Summary: Synaptic potentiation after sequential heterosynaptic stimulation is dependent on the stimulus sequence in the auditory cortex. Atropine or antagonists of M1 receptors block this sequence dependence. However, it is rescued by linopirdine, an inhibitor of M-currents, even in the presence of atropine. In the present study, we investigated the role of cholinergic inputs and the resulting suppression of M-currents in sound sequence discrimination. Rats were trained to discriminate sequence of two sounds. Licking a spout during sound presentation of a particular sequence was rewarded with water. The sounds of the rewarded or unrewarded sequence were randomly presented in a trial, which was repeated every one minute for 12 hours in 4 days. The percentage of the trials with a licking response to sounds was calculated separately for the rewarded and unrewarded sequence.
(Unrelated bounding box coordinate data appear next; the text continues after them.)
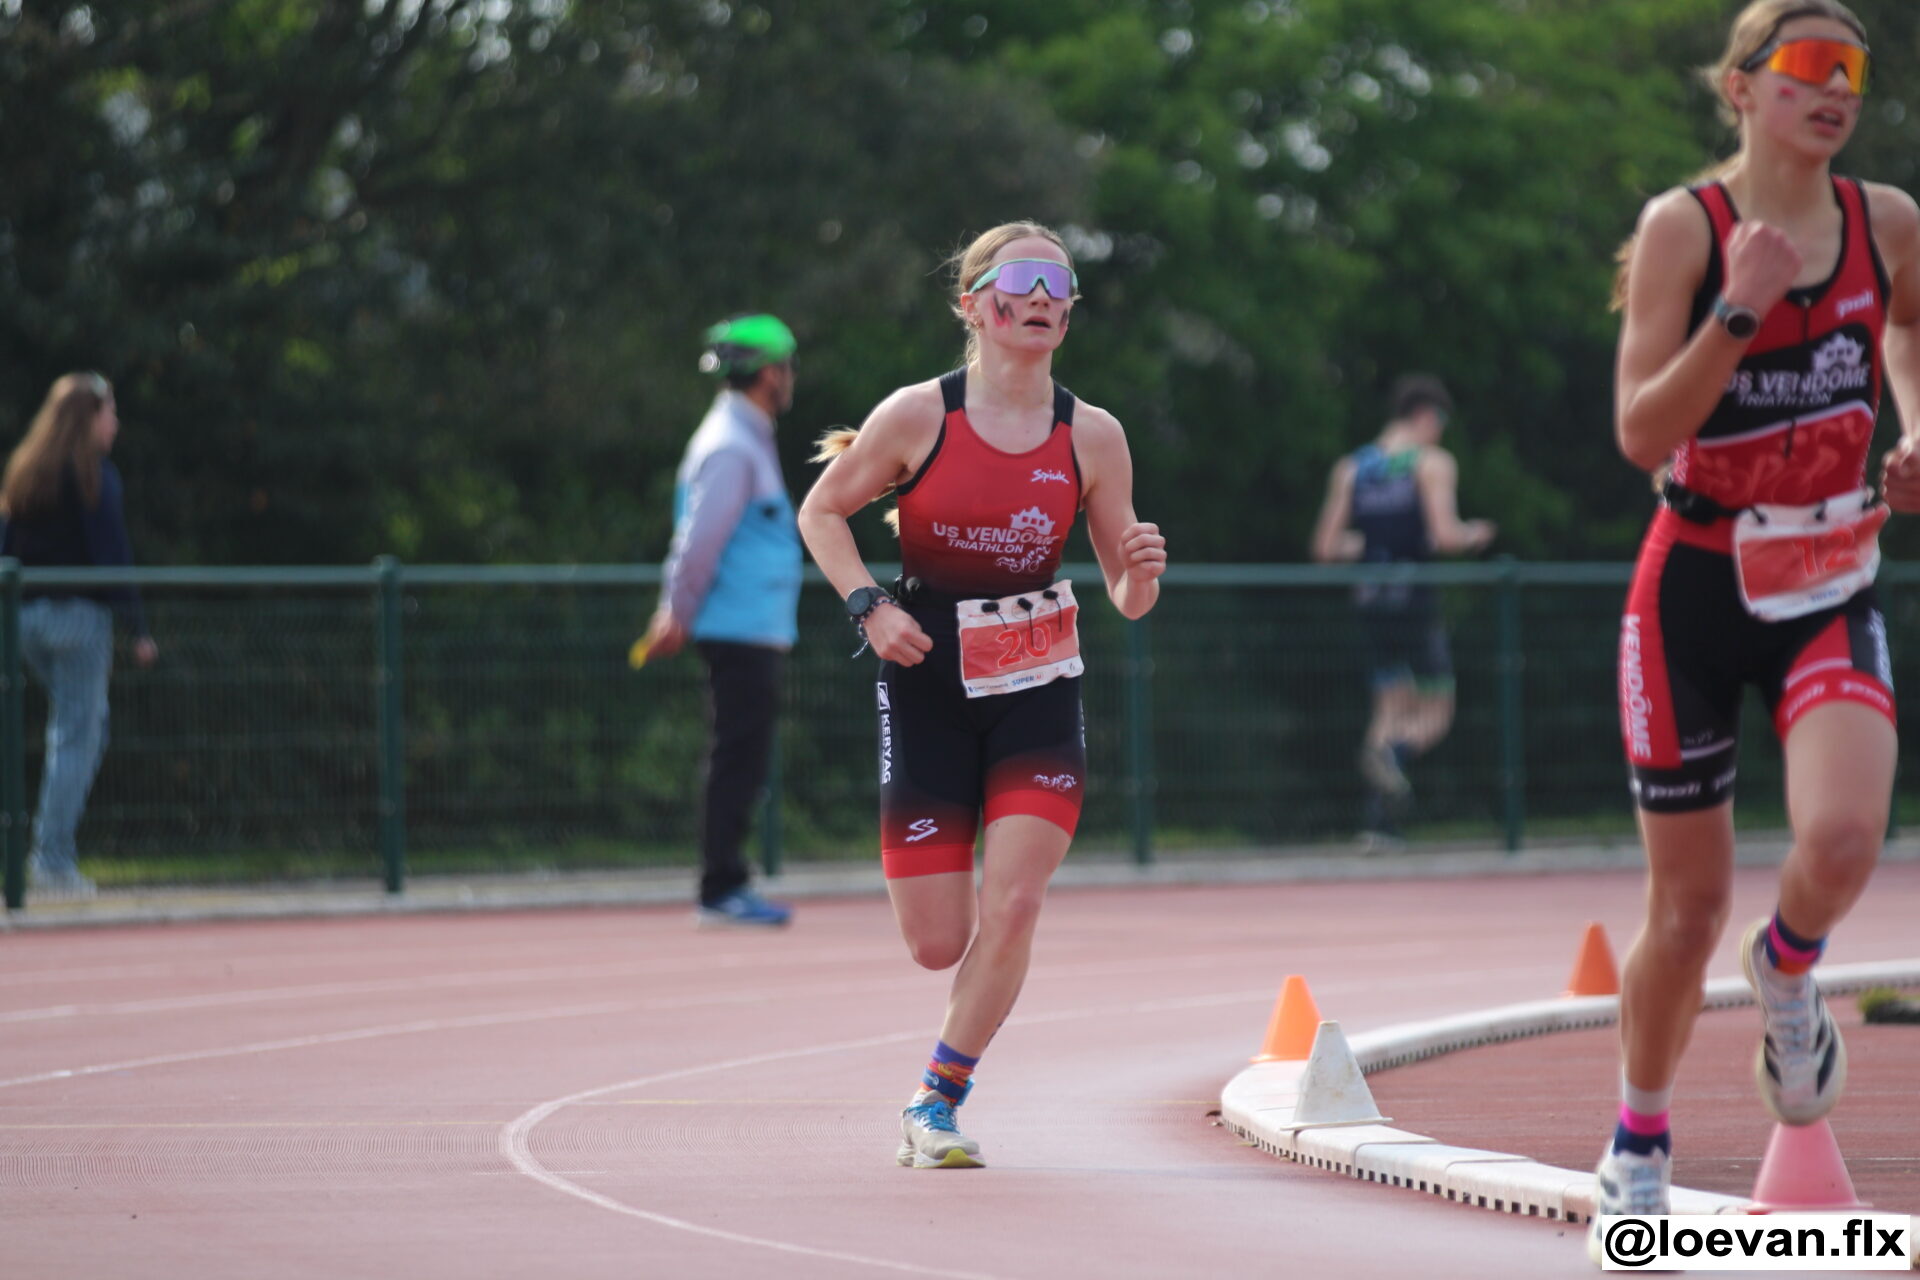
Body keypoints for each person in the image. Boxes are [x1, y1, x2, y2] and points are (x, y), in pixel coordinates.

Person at [1598, 0, 1920, 1233]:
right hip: (1693, 582)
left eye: (1854, 71)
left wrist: (1915, 428)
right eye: (1809, 67)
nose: (1836, 90)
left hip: (1829, 574)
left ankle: (1787, 968)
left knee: (1841, 837)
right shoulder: (1686, 227)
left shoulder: (1886, 222)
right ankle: (1639, 1139)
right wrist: (1738, 310)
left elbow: (1907, 328)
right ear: (1742, 87)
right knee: (1685, 909)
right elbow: (1640, 432)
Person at [798, 222, 1166, 1168]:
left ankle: (936, 1100)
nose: (1042, 296)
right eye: (1022, 279)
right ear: (974, 305)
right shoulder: (918, 416)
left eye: (1060, 283)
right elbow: (821, 510)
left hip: (1036, 686)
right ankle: (939, 1072)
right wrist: (870, 605)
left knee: (1016, 905)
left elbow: (1127, 598)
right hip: (926, 679)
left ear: (1069, 312)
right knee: (936, 941)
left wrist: (1139, 571)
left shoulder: (1093, 435)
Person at [640, 315, 802, 928]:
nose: (791, 379)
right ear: (769, 373)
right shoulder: (732, 445)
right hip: (737, 628)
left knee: (743, 754)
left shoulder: (746, 435)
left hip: (752, 626)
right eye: (787, 367)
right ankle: (721, 886)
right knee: (737, 756)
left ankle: (726, 881)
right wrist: (676, 611)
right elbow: (699, 540)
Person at [1309, 374, 1494, 844]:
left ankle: (1378, 826)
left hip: (1371, 601)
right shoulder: (1430, 463)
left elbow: (1326, 547)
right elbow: (1447, 536)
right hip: (1414, 602)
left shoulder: (1353, 468)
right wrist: (1473, 534)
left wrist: (1375, 547)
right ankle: (1391, 757)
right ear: (1427, 416)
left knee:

Test performance, estimated from the difference, was significantly increased in the 4 days. Atropine (10 mg/Kg, i.p.) suppressed the increase of test performance. A cholinergic immunotoxin, 192IgG-saporin, was injected into the auditory cortex (62-400 ng/1┬Ál) 1 week before the test. Sound sequence discrimination, but not discrimination between the two sounds, was significantly suppressed in these rats. Linopirdine (5 mg/Kg, i.p.) rescued the test performance of sound sequence discrimination in the rats injected with 192IgG-saporin. These results suggest that sound sequence discrimination requires cholinergic inputs and the resulting suppression of M-currents in the auditory cortex.